I’ve been making some mechanical keyboard cases and was pushing myself to minimize bit changes when I stumbled on a potentially novel, even controversial, idea for cutting miters. I’ve done two variations with it I thought I’d share.
Here’s the big reveal: you just ramp up and down the mitered face with a parallel toolpath, miter joint facing up (vs. the intuitive way to cut this, with the miter joint facing laterally).
I wrestled with getting this quite right, as the parallel path wanted to initially ramp up the face, then move laterally onto the highest horizontal surface. It think my OG belt z-axis, the direction change, and machining both ways was enough to pull the bit slightly down into the finished surface. I posted on the Fusion360 forums for help which was… entertaining or just awful depending on my mental state. Despite the awful parts, it did confirm it was a machine issue, not Fusion360, and gave me some good ways to accomplish what I was after.
The short answer was to create an offset surface to constrain the parallel path to the miter itself, allowing my facing operation to take the top to the final height. The other thing I tried with great success was cutting miter key slots in situ vs. after the fact. For those unfamiliar, you usually complete your masterpiece (in this case a chess board), then you get to run it on a sled and fear blowing it at this late stage in the game!

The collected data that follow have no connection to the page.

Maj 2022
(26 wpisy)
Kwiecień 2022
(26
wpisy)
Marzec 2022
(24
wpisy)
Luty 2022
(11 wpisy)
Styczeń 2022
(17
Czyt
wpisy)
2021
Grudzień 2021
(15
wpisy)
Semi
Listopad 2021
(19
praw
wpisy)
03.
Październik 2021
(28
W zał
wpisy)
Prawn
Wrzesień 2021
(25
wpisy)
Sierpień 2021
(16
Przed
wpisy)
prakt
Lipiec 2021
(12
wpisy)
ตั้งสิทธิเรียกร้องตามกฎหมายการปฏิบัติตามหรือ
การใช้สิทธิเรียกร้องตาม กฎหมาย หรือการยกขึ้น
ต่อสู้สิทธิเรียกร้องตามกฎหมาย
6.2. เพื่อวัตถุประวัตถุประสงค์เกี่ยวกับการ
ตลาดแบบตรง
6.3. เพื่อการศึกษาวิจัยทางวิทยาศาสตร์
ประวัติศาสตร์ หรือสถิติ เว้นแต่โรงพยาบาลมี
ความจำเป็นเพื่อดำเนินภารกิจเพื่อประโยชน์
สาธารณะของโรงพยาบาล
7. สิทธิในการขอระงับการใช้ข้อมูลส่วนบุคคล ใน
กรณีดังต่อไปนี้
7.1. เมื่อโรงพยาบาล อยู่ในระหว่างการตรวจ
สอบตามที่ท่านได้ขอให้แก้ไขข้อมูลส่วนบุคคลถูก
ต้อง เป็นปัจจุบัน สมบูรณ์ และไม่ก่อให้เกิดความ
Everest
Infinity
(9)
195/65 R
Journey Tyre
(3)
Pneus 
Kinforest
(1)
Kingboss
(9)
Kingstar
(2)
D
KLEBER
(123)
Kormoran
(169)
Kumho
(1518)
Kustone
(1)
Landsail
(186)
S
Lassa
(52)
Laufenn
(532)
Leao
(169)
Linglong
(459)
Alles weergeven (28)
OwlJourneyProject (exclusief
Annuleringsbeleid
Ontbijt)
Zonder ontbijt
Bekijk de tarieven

With those slots cut, you get some wood and insert it into the slots, then plane/sand flush. This adds a great deal of strength, as miter joints are end grain to end grain, and this adds a decent bit of face grain glue surface to the joint.
I wondered about just cutting them on the CNC, which this orientation allows for. Worked great! I used a 3d contour toolpath and a 2mm bit.
Here’s a couple of in process shots. I used an adaptive path to first stair step the miter, then let the parallel do its thing.
Here’s some pics of assembly. Because the miter key slots already exist, they can be used for alignment during glue up, which helps a ton. I also made some right angle braces to help keep everything in alignment. For smallish things, rubber bands work great, and the braces + binder clips are great for an added sense of security.
Depending on how deep you cut them, the only downside is you’ll either have to limit the width, or accept that the slot will be visible on the inside of the case due to how they are cut. For illustration:
The joint on the left is what would typically be cut. Cutting these miter-up yields a square pocket in the piece on the right. Both have the same amount of “meat” left right at the inside of the miter joint, so you see what the max key size would be using each method. In addition, the pocket on the left will be fully filled with glue/wood. One could insert a square into the right pocket, however in my case I was fine with just a triangle, which left some of the pocket empty.
If you make a bigger key slot, you’ll see it from the inside, but it didn’t bother me and I think it looked kind of cool.
For a final idea, I was up late one night and incorporating the key into a piece came to me. This could fully fill the void and eliminate the need for separate keys. Here’s what I was thinking out loud on my whiteboard.
In addition to not needing to make keys, it also has the advantage of registering 90 deg corners, at least in theory. The face of that “nub” will press on the inside face of the groove. One downside is the joint won’t be symmetric. The key will only be visible on one face per corner, however one could make pieces that are male/male and two that are female/female, and at least the piece overall would be symmetric. I also haven’t wrapped my mind around if this is e.g. 1/2 the strength of a key that spans both pieces.
I could foresee that both the male/female pieces would end up with concave radii due to the bit and would therefore require matching convex radii on the mating geometry for clearance (labeled A and B here). That said, the way CAD terminates two fillets made for some weird geometry, so ultimately I ended up cutting a portion out of the male bit to preserve the sharp intersection of the inside flat surface of the frame and the miter itself. Here’s what they ended up looking like:
I was… freaking thrilled. This worked so well and the miters were some of the best I’ve ever made via any method. There is a hairline gap between the built-in key and the slot which is either due to slight machine inconsistencies or perhaps flex in these small pieces during cutting. They are only ~8mm wide, and this would be the surface adhered to my waste board using tape/glue. It was easily filled with glue and sawdust (look hard at the left side of the picture of the below).
While we’re at it, here’s a cool site with a ton of various CNC joints. I didn’t see the above, but it has a bunch other others I’m now pondering and might be useful to others here.
Alright, hope that helps and maybe gives some cool ideas to others!